*** Begin section ***

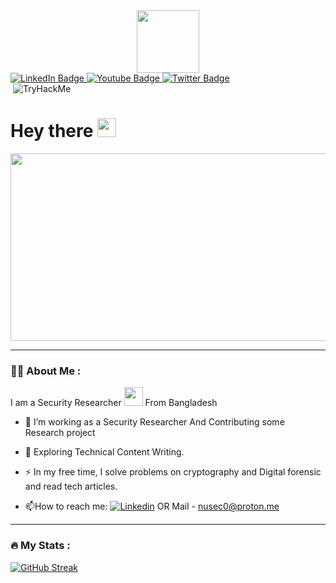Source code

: <div id="header" align="center">
  <img src="https://media2.giphy.com/media/3kPDmoWdBpQPNhCnUG/giphy.gif?cid=6c09b9522c434f6ba1f6299425ddca03c2ee1c9decac57d2&rid=giphy.gif" width="100"/>
</div>

<div id="badges">
  <a href="https://www.linkedin.com/in/rafiqnur">
    <img src="https://img.shields.io/badge/LinkedIn-blue?style=for-the-badge&logo=linkedin&logoColor=white" alt="LinkedIn Badge"/>
  </a>
  <a href="https://youtube.com/@nusec">
    <img src="https://img.shields.io/badge/YouTube-red?style=for-the-badge&logo=youtube&logoColor=white" alt="Youtube Badge"/>
  </a>
  <a href="https://twitter.com/0xnusec?t=QItPegep1Wx7qC1JY95v4A&s=09">
    <img src="https://img.shields.io/badge/Twitter-blue?style=for-the-badge&logo=twitter&logoColor=white" alt="Twitter Badge"/>
  </a>
</div>
<img src="https://komarev.com/ghpvc/?username=rafiqnur007&style=flat-square&color=blue" alt=""/>

<img src="https://tryhackme-badges.s3.amazonaws.com/Rafiq.Nur.png" alt="TryHackMe">

<h1>
  Hey there
  <img src="https://media.giphy.com/media/hvRJCLFzcasrR4ia7z/giphy.gif" width="30px"/>
</h1>

<div align="center">
  <img src="https://media0.giphy.com/media/p4NLw3I4U0idi/giphy.webp?cid=6c09b9526b0900eb794fd0064c18090dc21482a19972c54d&rid=giphy" width="600" height="300"/>
</div>

---

### :woman_technologist: About Me :

I am a Security Researcher <img src="https://media.giphy.com/media/WUlplcMpOCEmTGBtBW/giphy.gif" width="30"> From Bangladesh 

- :telescope: I’m working as a Security Researcher And Contributing some Research project 

- :seedling: Exploring Technical Content Writing.

- :zap: In my free time, I solve problems on cryptography and Digital  forensic  and read tech articles.

- :mailbox:How to reach me: [![Linkedin](<img src="https://img.shields.io/badge/LinkedIn-blue?style=for-the-badge&logo=linkedin&logoColor=white>)](https://www.linkedin.com/in/rafiqnur)
OR Mail - nusec0@proton.me
 
---

### :fire: My Stats :
[![GitHub Streak](http://github-readme-streak-stats.herokuapp.com?user=rafiqnur007&theme=dark&background=000000)](https://git.io/streak-stats)






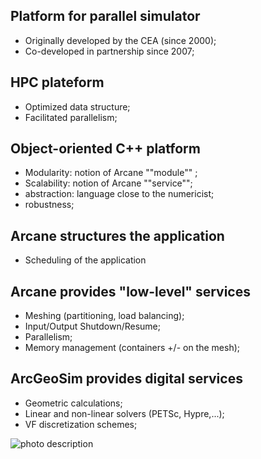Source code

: ## Platform for parallel simulator
- Originally developed by the CEA (since 2000);
- Co-developed in partnership since 2007;

## HPC plateform
- Optimized data structure; 
- Facilitated parallelism;

## Object-oriented C++ platform
- Modularity: notion of Arcane ""module"" ; 
- Scalability: notion of Arcane ""service"";
- abstraction: language close to the numericist;
- robustness;

## Arcane structures the application
- Scheduling of the application

## Arcane provides "low-level" services
- Meshing (partitioning, load balancing);
- Input/Output Shutdown/Resume;
- Parallelism;
- Memory management (containers +/- on the mesh);

## ArcGeoSim provides digital services
- Geometric calculations;
- Linear and non-linear solvers (PETSc, Hypre,...);
- VF discretization schemes;


![photo description](https://user-images.githubusercontent.com/108274354/176191111-68a801db-033e-4a63-8665-ada929d27960.png)
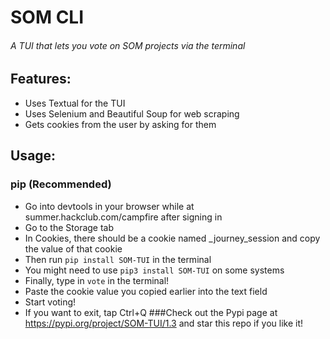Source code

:# SOM CLI

###### A TUI that lets you vote on SOM projects via the terminal

## Features:
- Uses Textual for the TUI
- Uses Selenium and Beautiful Soup for web scraping
- Gets cookies from the user by asking for them

## Usage:
### pip (Recommended)
- Go into devtools in your browser while at summer.hackclub.com/campfire after signing in
- Go to the Storage tab
- In Cookies, there should be a cookie named _journey_session and copy the value of that cookie
- Then run `pip install SOM-TUI` in the terminal
- You might need to use `pip3 install SOM-TUI` on some systems
- Finally, type in `vote` in the terminal!
- Paste the cookie value you copied earlier into the text field
- Start voting!
- If you want to exit, tap Ctrl+Q
###Check out the Pypi page at https://pypi.org/project/SOM-TUI/1.3 and star this repo if you like it!
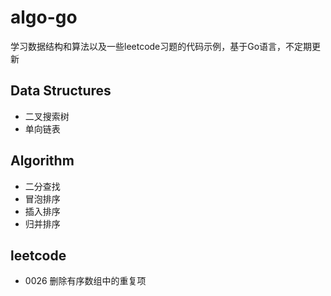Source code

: # algo-go

学习数据结构和算法以及一些leetcode习题的代码示例，基于Go语言，不定期更新

## Data Structures

- 二叉搜索树
- 单向链表

## Algorithm

- 二分查找
- 冒泡排序
- 插入排序
- 归并排序

## leetcode

- 0026 删除有序数组中的重复项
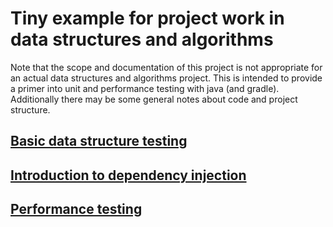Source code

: # Tiny example for project work in data structures and algorithms

Note that the scope and documentation of this project is not appropriate for an actual data structures and algorithms project. This is intended to provide a primer into unit and performance testing with java (and gradle). Additionally there may be some general notes about code and project structure.

## [Basic data structure testing](src/test/java/rmq/domain)

## [Introduction to dependency injection](src/test/java/rmq/ui)

## [Performance testing](src/main/java/rmq/util)
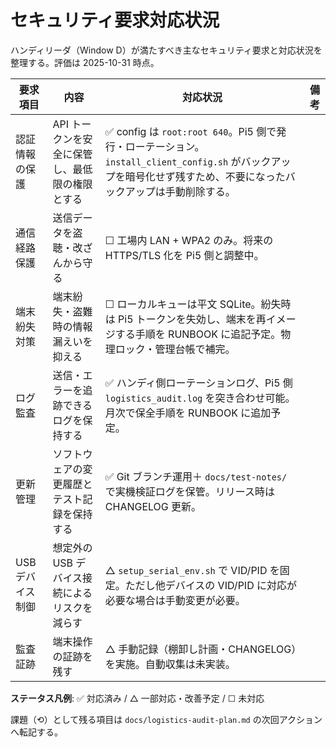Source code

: # セキュリティ要求対応状況

ハンディリーダ（Window D）が満たすべき主なセキュリティ要求と対応状況を整理する。評価は 2025-10-31 時点。

| 要求項目 | 内容 | 対応状況 | 備考 |
| --- | --- | --- | --- |
| 認証情報の保護 | API トークンを安全に保管し、最低限の権限とする | ✅ config は `root:root 640`。Pi5 側で発行・ローテーション。`install_client_config.sh` がバックアップを暗号化せず残すため、不要になったバックアップは手動削除する。 |
| 通信経路保護 | 送信データを盗聴・改ざんから守る | ☐ 工場内 LAN + WPA2 のみ。将来の HTTPS/TLS 化を Pi5 側と調整中。 |
| 端末紛失対策 | 端末紛失・盗難時の情報漏えいを抑える | ☐ ローカルキューは平文 SQLite。紛失時は Pi5 トークンを失効し、端末を再イメージする手順を RUNBOOK に追記予定。物理ロック・管理台帳で補完。 |
| ログ監査 | 送信・エラーを追跡できるログを保持する | ✅ ハンディ側ローテーションログ、Pi5 側 `logistics_audit.log` を突き合わせ可能。月次で保全手順を RUNBOOK に追加予定。 |
| 更新管理 | ソフトウェアの変更履歴とテスト記録を保持する | ✅ Git ブランチ運用＋ `docs/test-notes/` で実機検証ログを保管。リリース時は CHANGELOG 更新。 |
| USB デバイス制御 | 想定外の USB デバイス接続によるリスクを減らす | △ `setup_serial_env.sh` で VID/PID を固定。ただし他デバイスの VID/PID に対応が必要な場合は手動変更が必要。 |
| 監査証跡 | 端末操作の証跡を残す | △ 手動記録（棚卸し計画・CHANGELOG）を実施。自動収集は未実装。 |

**ステータス凡例**: ✅ 対応済み / △ 一部対応・改善予定 / ☐ 未対応

課題（⟲）として残る項目は `docs/logistics-audit-plan.md` の次回アクションへ転記する。
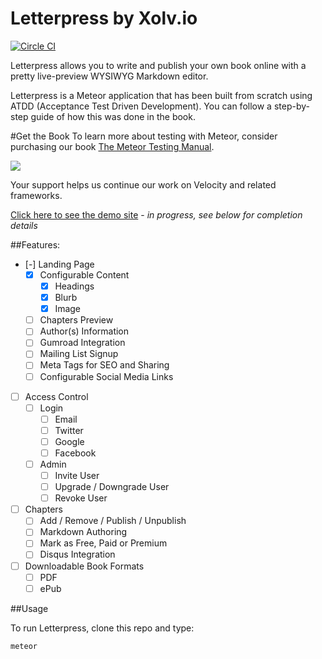 Letterpress by Xolv.io
======================
[![Circle CI](https://circleci.com/gh/xolvio/Letterpress.svg?style=svg)](https://circleci.com/gh/xolvio/Letterpress)

Letterpress allows you to write and publish your own book online with a pretty live-preview
WYSIWYG Markdown editor.

Letterpress is a Meteor application that has been built from scratch using ATDD (Acceptance Test 
Driven Development). You can follow a step-by-step guide of how this was done in the book.

#Get the Book
To learn more about testing with Meteor, consider purchasing our book [The Meteor Testing Manual](http://www.meteortesting.com/?utm_source=letterpress&utm_medium=banner&utm_campaign=letterpress).

[![](http://www.meteortesting.com/img/tmtm.gif)](http://www.meteortesting.com/?utm_source=letterpress&utm_medium=banner&utm_campaign=letterpress)

Your support helps us continue our work on Velocity and related frameworks.

[Click here to see the demo site](http://letterpress.xolv.io) - *in progress, see below for
completion details*

##Features:

* [-] Landing Page
  * [x] Configurable Content
    * [x] Headings
    * [x] Blurb
    * [x] Image
  * [ ] Chapters Preview
  * [ ] Author(s) Information
  * [ ] Gumroad Integration
  * [ ] Mailing List Signup
  * [ ] Meta Tags for SEO and Sharing
  * [ ] Configurable Social Media Links
* [ ] Access Control
  * [ ] Login
    * [ ] Email
    * [ ] Twitter
    * [ ] Google
    * [ ] Facebook
  * [ ] Admin
    * [ ] Invite User
    * [ ] Upgrade / Downgrade User
    * [ ] Revoke User
* [ ] Chapters
  * [ ] Add / Remove / Publish / Unpublish
  * [ ] Markdown Authoring
  * [ ] Mark as Free, Paid or Premium
  * [ ] Disqus Integration
* [ ] Downloadable Book Formats
  * [ ] PDF
  * [ ] ePub

##Usage

To run Letterpress, clone this repo and type:

`meteor`
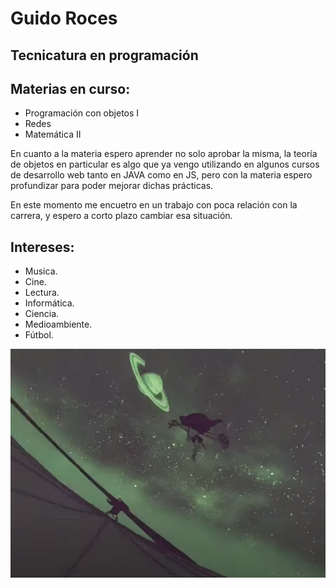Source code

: # Guido Roces

## Tecnicatura en programación

## Materias en curso: 
* Programación con objetos I
* Redes
* Matemática II

En cuanto a la materia espero aprender no solo aprobar la misma, la teoría de objetos en particular es algo que ya vengo utilizando
en algunos cursos de desarrollo web tanto en JAVA como en JS, pero con la materia espero profundizar para poder mejorar dichas prácticas.

En este momento me encuetro en un trabajo con poca relación con la carrera, y espero a corto plazo cambiar esa situación. 



## Intereses:
* Musica.
* Cine.
* Lectura.
* Informática.
* Ciencia.
* Medioambiente.
* Fútbol.

<img src="./assets/SCSC.jpg" alt="Champloo image">
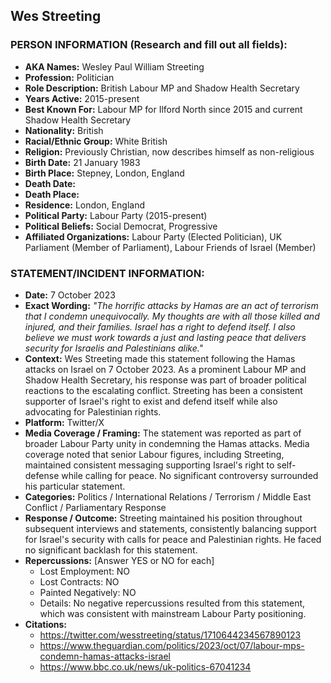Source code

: ## Wes Streeting

### PERSON INFORMATION (Research and fill out all fields):
- **AKA Names:** Wesley Paul William Streeting
- **Profession:** Politician
- **Role Description:** British Labour MP and Shadow Health Secretary
- **Years Active:** 2015-present
- **Best Known For:** Labour MP for Ilford North since 2015 and current Shadow Health Secretary
- **Nationality:** British
- **Racial/Ethnic Group:** White British
- **Religion:** Previously Christian, now describes himself as non-religious
- **Birth Date:** 21 January 1983
- **Birth Place:** Stepney, London, England
- **Death Date:** 
- **Death Place:** 
- **Residence:** London, England
- **Political Party:** Labour Party (2015-present)
- **Political Beliefs:** Social Democrat, Progressive
- **Affiliated Organizations:** Labour Party (Elected Politician), UK Parliament (Member of Parliament), Labour Friends of Israel (Member)

### STATEMENT/INCIDENT INFORMATION:
- **Date:** 7 October 2023
- **Exact Wording:** *"The horrific attacks by Hamas are an act of terrorism that I condemn unequivocally. My thoughts are with all those killed and injured, and their families. Israel has a right to defend itself. I also believe we must work towards a just and lasting peace that delivers security for Israelis and Palestinians alike."*
- **Context:** Wes Streeting made this statement following the Hamas attacks on Israel on 7 October 2023. As a prominent Labour MP and Shadow Health Secretary, his response was part of broader political reactions to the escalating conflict. Streeting has been a consistent supporter of Israel's right to exist and defend itself while also advocating for Palestinian rights.
- **Platform:** Twitter/X
- **Media Coverage / Framing:** The statement was reported as part of broader Labour Party unity in condemning the Hamas attacks. Media coverage noted that senior Labour figures, including Streeting, maintained consistent messaging supporting Israel's right to self-defense while calling for peace. No significant controversy surrounded his particular statement.
- **Categories:** Politics / International Relations / Terrorism / Middle East Conflict / Parliamentary Response
- **Response / Outcome:** Streeting maintained his position throughout subsequent interviews and statements, consistently balancing support for Israel's security with calls for peace and Palestinian rights. He faced no significant backlash for this statement.
- **Repercussions:** [Answer YES or NO for each]
  - Lost Employment: NO
  - Lost Contracts: NO
  - Painted Negatively: NO
  - Details: No negative repercussions resulted from this statement, which was consistent with mainstream Labour Party positioning.
- **Citations:** 
  - https://twitter.com/wesstreeting/status/1710644234567890123
  - https://www.theguardian.com/politics/2023/oct/07/labour-mps-condemn-hamas-attacks-israel
  - https://www.bbc.co.uk/news/uk-politics-67041234
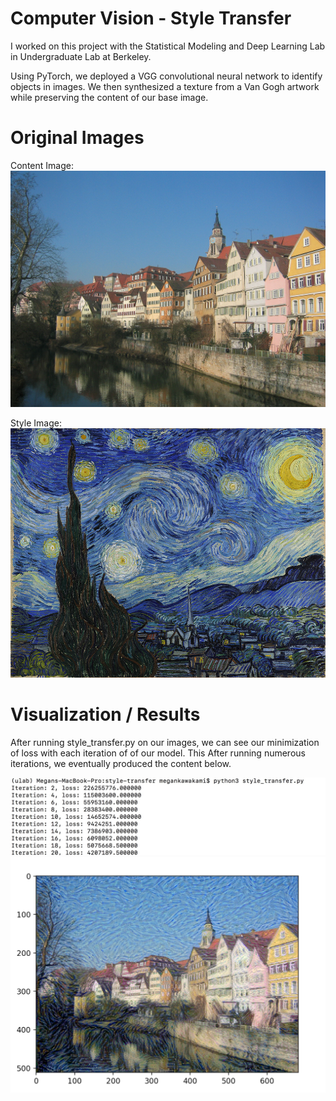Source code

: # Computer Vision - Style Transfer
I worked on this project with the Statistical Modeling and Deep Learning Lab in Undergraduate Lab at Berkeley.  

Using PyTorch, we deployed a VGG convolutional neural network to identify objects in images. We then synthesized a texture from a Van Gogh artwork while preserving the content of our base image.

# Original Images
Content Image:
![Alt text](Images/Tuebingen_Neckarfront.jpg)

Style Image:
![Alt text](Images/vangogh_starry_night.jpg)

# Visualization / Results
After running style_transfer.py on our images, we can see our minimization of loss with each iteration of of our model.  This After running numerous iterations, we eventually produced the content below.

![Alt text](Images/loss.png)
![Alt text](Images/style_transfer_output.png)
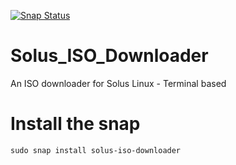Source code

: [![Snap Status](https://build.snapcraft.io/badge/kz6fittycent/Solus_ISO_Downloader.svg)](https://build.snapcraft.io/user/kz6fittycent/Solus_ISO_Downloader)


# Solus_ISO_Downloader
An ISO downloader for Solus Linux - Terminal based

# Install the snap
`sudo snap install solus-iso-downloader`
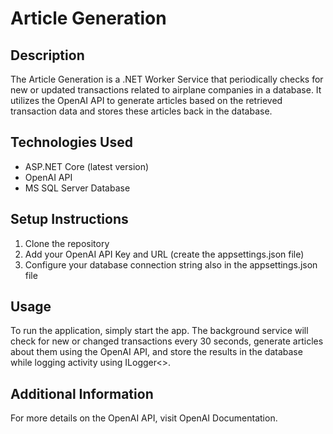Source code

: # Article Generation

## Description

The Article Generation is a .NET Worker Service that periodically checks for new or updated transactions related to airplane companies in a database. It utilizes the OpenAI API to generate articles based on the retrieved transaction data and stores these articles back in the database.

## Technologies Used

- ASP.NET Core (latest version)
- OpenAI API
- MS SQL Server Database

## Setup Instructions

1. Clone the repository
2. Add your OpenAI API Key and URL (create the appsettings.json file)
3. Configure your database connection string also in the appsettings.json file

## Usage

To run the application, simply start the app. The background service will check for new or changed transactions every 30 seconds, generate articles about them using the OpenAI API, and store the results in the database while logging activity using ILogger<>.

## Additional Information

For more details on the OpenAI API, visit OpenAI Documentation.
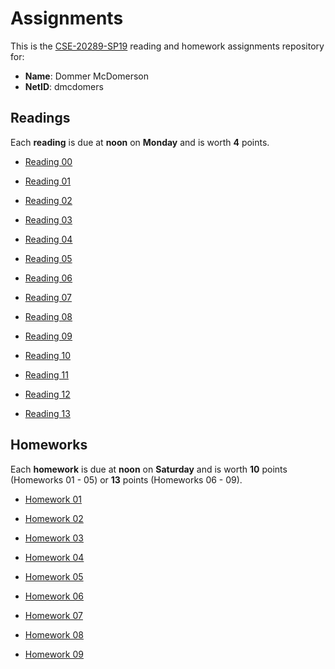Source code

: # Assignments

This is the [CSE-20289-SP19] reading and homework assignments repository for:

* **Name**:  Dommer McDomerson
* **NetID**: dmcdomers

## Readings

Each **reading** is due at **noon** on **Monday** and is worth **4** points.

- [Reading 00](https://www3.nd.edu/~pbui/teaching/cse.20289.sp19/reading00.html)

- [Reading 01](https://www3.nd.edu/~pbui/teaching/cse.20289.sp19/reading01.html)

- [Reading 02](https://www3.nd.edu/~pbui/teaching/cse.20289.sp19/reading02.html)

- [Reading 03](https://www3.nd.edu/~pbui/teaching/cse.20289.sp19/reading03.html)

- [Reading 04](https://www3.nd.edu/~pbui/teaching/cse.20289.sp19/reading04.html)

- [Reading 05](https://www3.nd.edu/~pbui/teaching/cse.20289.sp19/reading05.html)

- [Reading 06](https://www3.nd.edu/~pbui/teaching/cse.20289.sp19/reading06.html)

- [Reading 07](https://www3.nd.edu/~pbui/teaching/cse.20289.sp19/reading07.html)

- [Reading 08](https://www3.nd.edu/~pbui/teaching/cse.20289.sp19/reading08.html)

- [Reading 09](https://www3.nd.edu/~pbui/teaching/cse.20289.sp19/reading09.html)

- [Reading 10](https://www3.nd.edu/~pbui/teaching/cse.20289.sp19/reading10.html)

- [Reading 11](https://www3.nd.edu/~pbui/teaching/cse.20289.sp19/reading11.html)

- [Reading 12](https://www3.nd.edu/~pbui/teaching/cse.20289.sp19/reading12.html)

- [Reading 13](https://www3.nd.edu/~pbui/teaching/cse.20289.sp19/reading13.html)

## Homeworks

Each **homework** is due at **noon** on **Saturday** and is worth **10** points
(Homeworks 01 - 05) or **13** points (Homeworks 06 - 09).

- [Homework 01](https://www3.nd.edu/~pbui/teaching/cse.20289.sp19/homework01.html)

- [Homework 02](https://www3.nd.edu/~pbui/teaching/cse.20289.sp19/homework02.html)

- [Homework 03](https://www3.nd.edu/~pbui/teaching/cse.20289.sp19/homework03.html)

- [Homework 04](https://www3.nd.edu/~pbui/teaching/cse.20289.sp19/homework04.html)

- [Homework 05](https://www3.nd.edu/~pbui/teaching/cse.20289.sp19/homework05.html)

- [Homework 06](https://www3.nd.edu/~pbui/teaching/cse.20289.sp19/homework06.html)

- [Homework 07](https://www3.nd.edu/~pbui/teaching/cse.20289.sp19/homework07.html)

- [Homework 08](https://www3.nd.edu/~pbui/teaching/cse.20289.sp19/homework08.html)

- [Homework 09](https://www3.nd.edu/~pbui/teaching/cse.20289.sp19/homework09.html)

[CSE-20289-sp19]:   https://www3.nd.edu/~pbui/teaching/cse.20289.sp19/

*** End section ***

YOUR GOAL: Please copy, character for character, the lines in the items above from the line with "###### A TUI that" up to and including the line with "- Gets cookies".

RESPONSE:
###### A TUI that lets you vote on SOM projects via the terminal

## Features:
- Uses Textual for the TUI
- Uses Selenium and Beautiful Soup for web scraping
- Gets cookies from the user by asking for them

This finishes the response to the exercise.